No he terminado de conectar con este libro. Creo que es más cosa mía que por la novela en sí, pero lo cierto es que, a pesar de tocar un periodo histórico que me apasiona, se me ha hecho pesadísima.
La trama se articula en torno a Cornelia la menor, hija de Escipión el Africano y de sus hijos, los dos hermanos Gracos.
Desde el punto de vista histórico es rigurosa y está bien documentada. La autora hace gala de su profesión y sabe de lo que habla. La ambientación igualmente buena.
El problema, al menos en mi caso, ha sido el formato que ha elegido para narrar la historia. Es un formato epistolar a través de las cartas que Antígona, antigua esclava de Cornelia tras la muerte de esta, le envía a un compatriota suyo con la finalidad de que este escriba la historia. Así, en principio, no es mala idea. El formato epistolar me suele gustar, pero en este caso se me ha quedado corto y me ha resultado frío y lento. Falto de chispa y dinamismo sería el resumen en mi caso, aunque, insisto, es probable que el problema sea yo y no el libro.

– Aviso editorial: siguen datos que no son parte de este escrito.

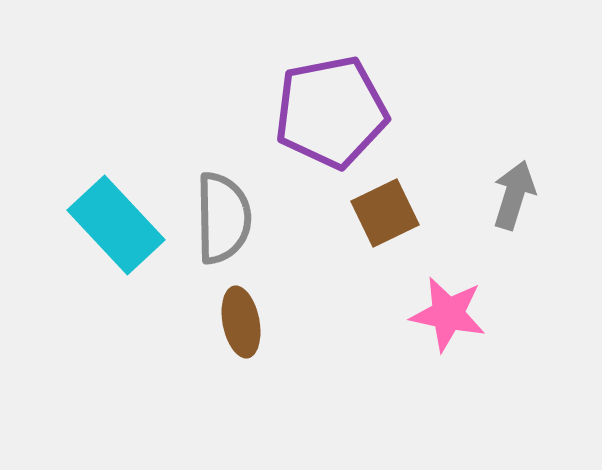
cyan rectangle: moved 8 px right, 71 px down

Con los personajes me ha ocurrido otro tanto. La autora los traza a través de los recuerdos de Antígona y de los diálogos. No me ha parecido suficiente. Es cierto que son figuras históricas sobradamente conocidas, pero al igual que con el desarrollo de la trama me han parecido lejanos y fríos.
En conclusión. Una novela bien escrita y rigurosa en lo histórico, pero de ritmo lento y con un formato con el que no he podido conectar. Que cada cual decida.